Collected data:
************

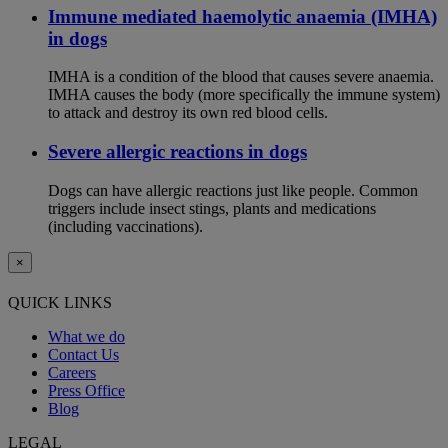
Immune mediated haemolytic anaemia (IMHA)
in dogs
IMHA is a condition of the blood that causes severe anaemia.
IMHA causes the body (more specifically the immune system)
to attack and destroy its own red blood cells.
Severe allergic reactions in dogs
Dogs can have allergic reactions just like people. Common
triggers include insect stings, plants and medications
(including vaccinations).
×
QUICK LINKS
What we do
Contact Us
Careers
Press Office
Blog
LEGAL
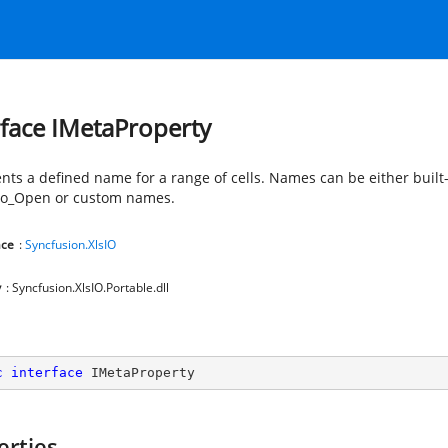
rface IMetaProperty
nts a defined name for a range of cells. Names can be either built
to_Open or custom names.
ce
:
Syncfusion.XlsIO
y
: Syncfusion.XlsIO.Portable.dll
c
interface
IMetaProperty
erties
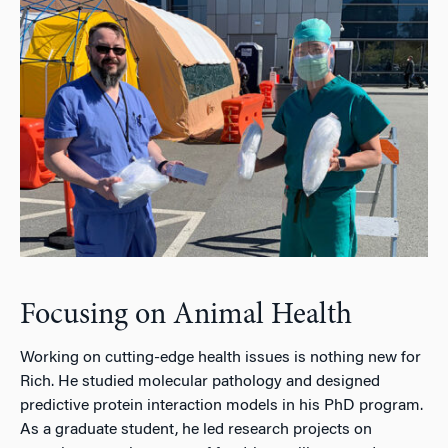
Focusing on Animal Health
Working on cutting-edge health issues is nothing new for
Rich. He studied molecular pathology and designed
predictive protein interaction models in his PhD program.
As a graduate student, he led research projects on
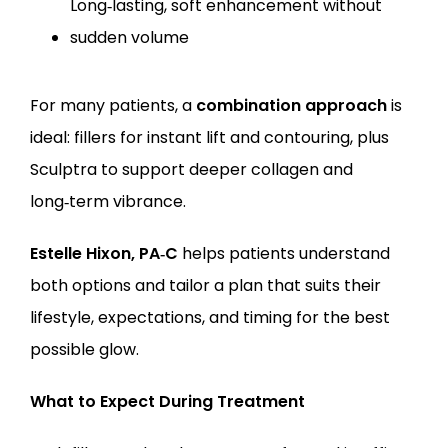
Long‑lasting, soft enhancement without 
sudden volume
For many patients, a 
combination approach
 is 
ideal: fillers for instant lift and contouring, plus 
Sculptra to support deeper collagen and 
long‑term vibrance.
Estelle Hixon, PA‑C
 helps patients understand 
both options and tailor a plan that suits their 
lifestyle, expectations, and timing for the best 
possible glow.
What to Expect During Treatment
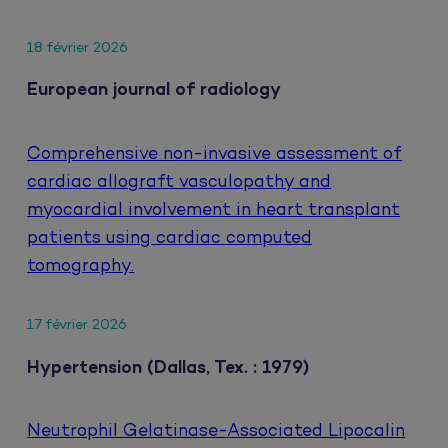
18 février 2026
European journal of radiology
Comprehensive non-invasive assessment of
cardiac allograft vasculopathy and
myocardial involvement in heart transplant
patients using cardiac computed
tomography.
17 février 2026
Hypertension (Dallas, Tex. : 1979)
Neutrophil Gelatinase-Associated Lipocalin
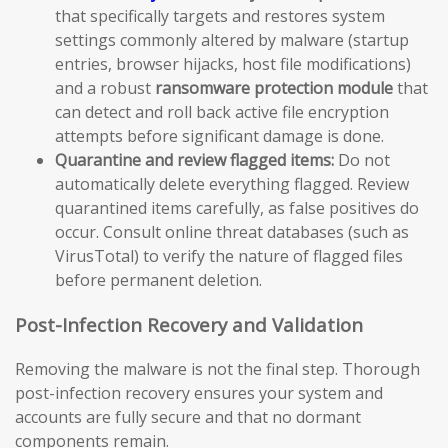
that specifically targets and restores system
settings commonly altered by malware (startup
entries, browser hijacks, host file modifications)
and a robust
ransomware protection module
that
can detect and roll back active file encryption
attempts before significant damage is done.
Quarantine and review flagged items:
Do not
automatically delete everything flagged. Review
quarantined items carefully, as false positives do
occur. Consult online threat databases (such as
VirusTotal) to verify the nature of flagged files
before permanent deletion.
Post-Infection Recovery and Validation
Removing the malware is not the final step. Thorough
post-infection recovery ensures your system and
accounts are fully secure and that no dormant
components remain.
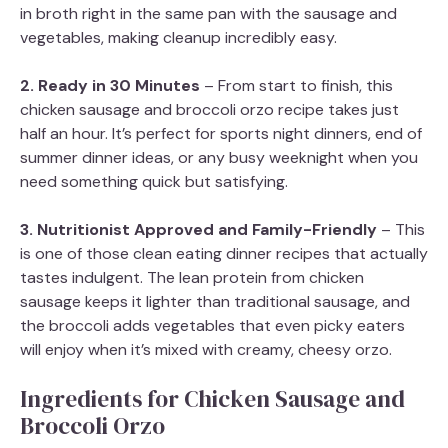
in broth right in the same pan with the sausage and
vegetables, making cleanup incredibly easy.
2. Ready in 30 Minutes
– From start to finish, this
chicken sausage and broccoli orzo recipe takes just
half an hour. It’s perfect for sports night dinners, end of
summer dinner ideas, or any busy weeknight when you
need something quick but satisfying.
3. Nutritionist Approved and Family-Friendly
– This
is one of those clean eating dinner recipes that actually
tastes indulgent. The lean protein from chicken
sausage keeps it lighter than traditional sausage, and
the broccoli adds vegetables that even picky eaters
will enjoy when it’s mixed with creamy, cheesy orzo.
Ingredients for Chicken Sausage and
Broccoli Orzo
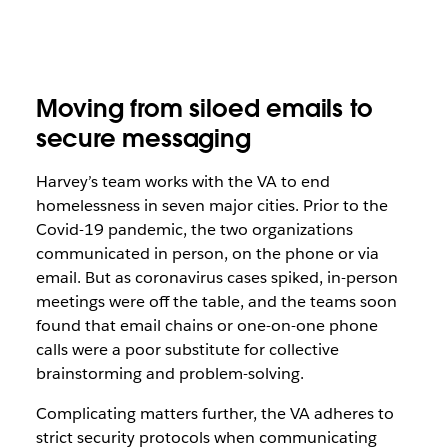
Moving from siloed emails to
secure messaging
Harvey’s team works with the VA to end
homelessness in
seven major cities
. Prior to the
Covid-19 pandemic, the two organizations
communicated in person, on the phone or via
email. But as coronavirus cases spiked, in-person
meetings were off the table, and the teams soon
found that email chains or one-on-one phone
calls were a poor substitute for collective
brainstorming and problem-solving.
Complicating matters further, the VA adheres to
strict security protocols when communicating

************

- _WHAT TO DO_
Nothing but the exact text of the records should appear in your answer, with no pictures. Please write it out.

- _ANSWER SECTION_
Immune mediated haemolytic anaemia (IMHA)
in dogs
IMHA is a condition of the blood that causes severe anaemia.
IMHA causes the body (more specifically the immune system)
to attack and destroy its own red blood cells.
Severe allergic reactions in dogs
Dogs can have allergic reactions just like people. Common
triggers include insect stings, plants and medications
(including vaccinations).
×
QUICK LINKS
What we do
Contact Us
Careers
Press Office
Blog
LEGAL
rface IMetaProperty
nts a defined name for a range of cells. Names can be either built
to_Open or custom names.
ce
:
Syncfusion.XlsIO
y
: Syncfusion.XlsIO.Portable.dll
c
interface
IMetaProperty
erties
Focusing on Animal Health
Working on cutting-edge health issues is nothing new for
Rich. He studied molecular pathology and designed
predictive protein interaction models in his PhD program.
As a graduate student, he led research projects on
Long‑lasting, soft enhancement without 
sudden volume
For many patients, a 
combination approach
 is 
ideal: fillers for instant lift and contouring, plus 
Sculptra to support deeper collagen and 
long‑term vibrance.
Estelle Hixon, PA‑C
 helps patients understand 
both options and tailor a plan that suits their 
lifestyle, expectations, and timing for the best 
possible glow.
What to Expect During Treatment
18 février 2026
European journal of radiology
Comprehensive non-invasive assessment of
cardiac allograft vasculopathy and
myocardial involvement in heart transplant
patients using cardiac computed
tomography.
17 février 2026
Hypertension (Dallas, Tex. : 1979)
Neutrophil Gelatinase-Associated Lipocalin
that specifically targets and restores system
settings commonly altered by malware (startup
entries, browser hijacks, host file modifications)
and a robust
ransomware protection module
that
can detect and roll back active file encryption
attempts before significant damage is done.
Quarantine and review flagged items:
Do not
automatically delete everything flagged. Review
quarantined items carefully, as false positives do
occur. Consult online threat databases (such as
VirusTotal) to verify the nature of flagged files
before permanent deletion.
Post-Infection Recovery and Validation
Removing the malware is not the final step. Thorough
post-infection recovery ensures your system and
accounts are fully secure and that no dormant
components remain.
in broth right in the same pan with the sausage and
vegetables, making cleanup incredibly easy.
2. Ready in 30 Minutes
– From start to finish, this
chicken sausage and broccoli orzo recipe takes just
half an hour. It’s perfect for sports night dinners, end of
summer dinner ideas, or any busy weeknight when you
need something quick but satisfying.
3. Nutritionist Approved and Family-Friendly
– This
is one of those clean eating dinner recipes that actually
tastes indulgent. The lean protein from chicken
sausage keeps it lighter than traditional sausage, and
the broccoli adds vegetables that even picky eaters
will enjoy when it’s mixed with creamy, cheesy orzo.
Ingredients for Chicken Sausage and
Broccoli Orzo
Moving from siloed emails to
secure messaging
Harvey’s team works with the VA to end
homelessness in
seven major cities
. Prior to the
Covid-19 pandemic, the two organizations
communicated in person, on the phone or via
email. But as coronavirus cases spiked, in-person
meetings were off the table, and the teams soon
found that email chains or one-on-one phone
calls were a poor substitute for collective
brainstorming and problem-solving.
Complicating matters further, the VA adheres to
strict security protocols when communicating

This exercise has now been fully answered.